[Items from a data source]
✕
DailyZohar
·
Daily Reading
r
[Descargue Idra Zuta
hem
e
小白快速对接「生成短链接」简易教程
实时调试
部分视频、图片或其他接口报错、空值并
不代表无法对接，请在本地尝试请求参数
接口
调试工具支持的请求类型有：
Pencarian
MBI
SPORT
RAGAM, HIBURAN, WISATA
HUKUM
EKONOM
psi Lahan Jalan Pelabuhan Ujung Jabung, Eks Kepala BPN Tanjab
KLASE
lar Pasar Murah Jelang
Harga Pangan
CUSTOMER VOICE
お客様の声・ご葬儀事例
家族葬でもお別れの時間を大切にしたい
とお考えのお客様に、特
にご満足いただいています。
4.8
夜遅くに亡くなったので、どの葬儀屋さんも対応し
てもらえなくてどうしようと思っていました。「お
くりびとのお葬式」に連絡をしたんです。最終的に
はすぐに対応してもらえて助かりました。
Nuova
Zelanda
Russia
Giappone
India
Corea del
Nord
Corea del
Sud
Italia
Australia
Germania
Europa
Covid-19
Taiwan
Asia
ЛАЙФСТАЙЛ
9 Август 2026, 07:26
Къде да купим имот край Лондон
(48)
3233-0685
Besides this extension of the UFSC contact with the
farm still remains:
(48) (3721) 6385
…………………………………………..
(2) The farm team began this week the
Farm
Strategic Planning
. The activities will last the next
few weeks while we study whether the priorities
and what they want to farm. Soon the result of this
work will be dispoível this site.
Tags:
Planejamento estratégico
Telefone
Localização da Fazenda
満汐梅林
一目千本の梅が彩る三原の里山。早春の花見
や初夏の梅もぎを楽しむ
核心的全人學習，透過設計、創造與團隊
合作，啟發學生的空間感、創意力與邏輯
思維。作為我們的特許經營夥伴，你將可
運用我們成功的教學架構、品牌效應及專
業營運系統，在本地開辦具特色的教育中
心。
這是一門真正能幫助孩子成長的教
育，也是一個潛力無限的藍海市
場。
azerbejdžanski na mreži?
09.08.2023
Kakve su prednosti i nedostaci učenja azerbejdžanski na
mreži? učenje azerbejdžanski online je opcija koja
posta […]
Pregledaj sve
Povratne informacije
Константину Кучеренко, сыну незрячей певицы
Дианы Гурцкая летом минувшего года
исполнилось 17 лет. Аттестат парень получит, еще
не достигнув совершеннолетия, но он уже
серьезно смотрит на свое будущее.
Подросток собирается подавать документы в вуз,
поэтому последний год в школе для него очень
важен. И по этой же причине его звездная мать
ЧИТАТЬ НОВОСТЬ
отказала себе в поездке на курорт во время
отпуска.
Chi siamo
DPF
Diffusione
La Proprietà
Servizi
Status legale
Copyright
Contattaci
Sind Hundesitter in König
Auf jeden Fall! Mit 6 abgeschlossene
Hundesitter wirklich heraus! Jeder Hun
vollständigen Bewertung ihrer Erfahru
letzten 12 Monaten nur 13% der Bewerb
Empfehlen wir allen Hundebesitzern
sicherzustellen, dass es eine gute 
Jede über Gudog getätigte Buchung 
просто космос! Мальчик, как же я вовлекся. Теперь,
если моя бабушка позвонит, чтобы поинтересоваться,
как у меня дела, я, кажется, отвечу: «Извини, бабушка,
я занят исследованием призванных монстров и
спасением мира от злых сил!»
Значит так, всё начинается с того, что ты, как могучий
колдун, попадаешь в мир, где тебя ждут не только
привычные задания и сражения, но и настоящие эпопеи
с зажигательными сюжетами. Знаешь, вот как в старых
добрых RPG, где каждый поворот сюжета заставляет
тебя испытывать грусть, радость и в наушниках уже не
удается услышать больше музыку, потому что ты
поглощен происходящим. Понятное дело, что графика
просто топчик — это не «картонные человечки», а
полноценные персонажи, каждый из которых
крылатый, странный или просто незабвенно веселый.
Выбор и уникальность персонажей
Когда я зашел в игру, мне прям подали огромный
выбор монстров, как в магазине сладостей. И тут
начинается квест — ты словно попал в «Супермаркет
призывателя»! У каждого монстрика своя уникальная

Action item
Each record above is to be written out again, without any change.

Response to this exercise
✕
DailyZohar
·
Daily Reading
r
[Descargue Idra Zuta
hem
e
小白快速对接「生成短链接」简易教程
实时调试
部分视频、图片或其他接口报错、空值并
不代表无法对接，请在本地尝试请求参数
接口
调试工具支持的请求类型有：
Pencarian
MBI
SPORT
RAGAM, HIBURAN, WISATA
HUKUM
EKONOM
psi Lahan Jalan Pelabuhan Ujung Jabung, Eks Kepala BPN Tanjab
KLASE
lar Pasar Murah Jelang
Harga Pangan
CUSTOMER VOICE
お客様の声・ご葬儀事例
家族葬でもお別れの時間を大切にしたい
とお考えのお客様に、特
にご満足いただいています。
4.8
夜遅くに亡くなったので、どの葬儀屋さんも対応し
てもらえなくてどうしようと思っていました。「お
くりびとのお葬式」に連絡をしたんです。最終的に
はすぐに対応してもらえて助かりました。
Nuova
Zelanda
Russia
Giappone
India
Corea del
Nord
Corea del
Sud
Italia
Australia
Germania
Europa
Covid-19
Taiwan
Asia
ЛАЙФСТАЙЛ
9 Август 2026, 07:26
Къде да купим имот край Лондон
(48)
3233-0685
Besides this extension of the UFSC contact with the
farm still remains:
(48) (3721) 6385
…………………………………………..
(2) The farm team began this week the
Farm
Strategic Planning
. The activities will last the next
few weeks while we study whether the priorities
and what they want to farm. Soon the result of this
work will be dispoível this site.
Tags:
Planejamento estratégico
Telefone
Localização da Fazenda
満汐梅林
一目千本の梅が彩る三原の里山。早春の花見
や初夏の梅もぎを楽しむ
核心的全人學習，透過設計、創造與團隊
合作，啟發學生的空間感、創意力與邏輯
思維。作為我們的特許經營夥伴，你將可
運用我們成功的教學架構、品牌效應及專
業營運系統，在本地開辦具特色的教育中
心。
這是一門真正能幫助孩子成長的教
育，也是一個潛力無限的藍海市
場。
azerbejdžanski na mreži?
09.08.2023
Kakve su prednosti i nedostaci učenja azerbejdžanski na
mreži? učenje azerbejdžanski online je opcija koja
posta […]
Pregledaj sve
Povratne informacije
Константину Кучеренко, сыну незрячей певицы
Дианы Гурцкая летом минувшего года
исполнилось 17 лет. Аттестат парень получит, еще
не достигнув совершеннолетия, но он уже
серьезно смотрит на свое будущее.
Подросток собирается подавать документы в вуз,
поэтому последний год в школе для него очень
важен. И по этой же причине его звездная мать
ЧИТАТЬ НОВОСТЬ
отказала себе в поездке на курорт во время
отпуска.
Chi siamo
DPF
Diffusione
La Proprietà
Servizi
Status legale
Copyright
Contattaci
Sind Hundesitter in König
Auf jeden Fall! Mit 6 abgeschlossene
Hundesitter wirklich heraus! Jeder Hun
vollständigen Bewertung ihrer Erfahru
letzten 12 Monaten nur 13% der Bewerb
Empfehlen wir allen Hundebesitzern
sicherzustellen, dass es eine gute 
Jede über Gudog getätigte Buchung 
просто космос! Мальчик, как же я вовлекся. Теперь,
если моя бабушка позвонит, чтобы поинтересоваться,
как у меня дела, я, кажется, отвечу: «Извини, бабушка,
я занят исследованием призванных монстров и
спасением мира от злых сил!»
Значит так, всё начинается с того, что ты, как могучий
колдун, попадаешь в мир, где тебя ждут не только
привычные задания и сражения, но и настоящие эпопеи
с зажигательными сюжетами. Знаешь, вот как в старых
добрых RPG, где каждый поворот сюжета заставляет
тебя испытывать грусть, радость и в наушниках уже не
удается услышать больше музыку, потому что ты
поглощен происходящим. Понятное дело, что графика
просто топчик — это не «картонные человечки», а
полноценные персонажи, каждый из которых
крылатый, странный или просто незабвенно веселый.
Выбор и уникальность персонажей
Когда я зашел в игру, мне прям подали огромный
выбор монстров, как в магазине сладостей. И тут
начинается квест — ты словно попал в «Супермаркет
призывателя»! У каждого монстрика своя уникальная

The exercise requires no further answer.